= Laurencita Herrera =

Laurencita R. Herrera (1912–1984) was a renowned Native American Cochiti Pueblo artist, specializing in traditional Cochiti figurative pottery called storytellers and her pottery vessels. She is of the Herrera family, a renowned family of Pueblo potters in New Mexico, whose work is often found in art collections and art museums. She was an actively making pottery between the 1930s through the 1970s and is known as one of the, "finest Cochiti potters of that era".

== About ==
Laurencita R. Herrera was born in 1912 at Cochiti Pueblo in Cochiti, New Mexico. She started learning pottery making from her mother Reyes Romero (c. 1890 -?). She was married to Cochiti Pueblo drum maker, Nestor Herrera. Together they had nine children and two of her daughters were potters, Seferina Ortiz (née Herrera) and Mary Francis Herrera. Many of her grandchildren are potters and artists, including Inez Ortiz, Virgil Ortiz, Joyce Lewis (née Ortiz), Janice Ortiz, Mary Ramona Herrera, and even some of her great-grandchildren, including Lisa Holt.

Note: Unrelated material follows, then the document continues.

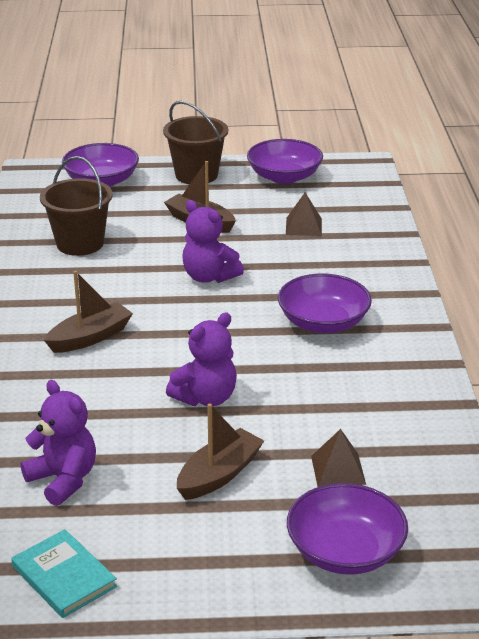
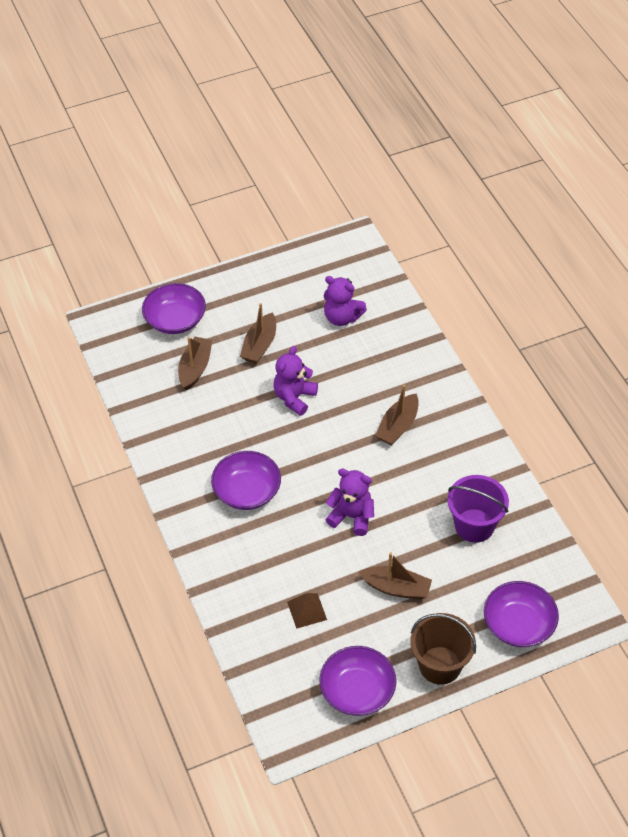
camera: 160 degrees right, 20 degrees up
(64, 576) = (306, 267): turquoise book -> none
(80, 243) = (474, 525): brown bucket -> purple bucket
(338, 470) = (195, 368): brown pyramid -> brown boat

The Cochiti Pueblo has documented storyteller pottery for sale to tourists as early as the 1870s, however the tradition had become less popular until 1964, when Helen Cordero created the first revival of the Cochiti storyteller figure due to a request from her patron, Alexander Girard. A number of artists at the time started creating pottery of either animal figurines, adult figures holding drums or pots ("singing ladies"), and/or adult figures singing to a baby in their arms ("singing mothers"), including artists Laurencita Herrera, Damacia Cordero, Teresita Romero.

Her artwork is on permanent display at the Indian Pueblo Cultural Center in Albuquerque, New Mexico and in the permanent museum collection at the Museum of International Folk Art in Santa Fe, New Mexico and in the Bandelier Museum within the Bandelier National Monument.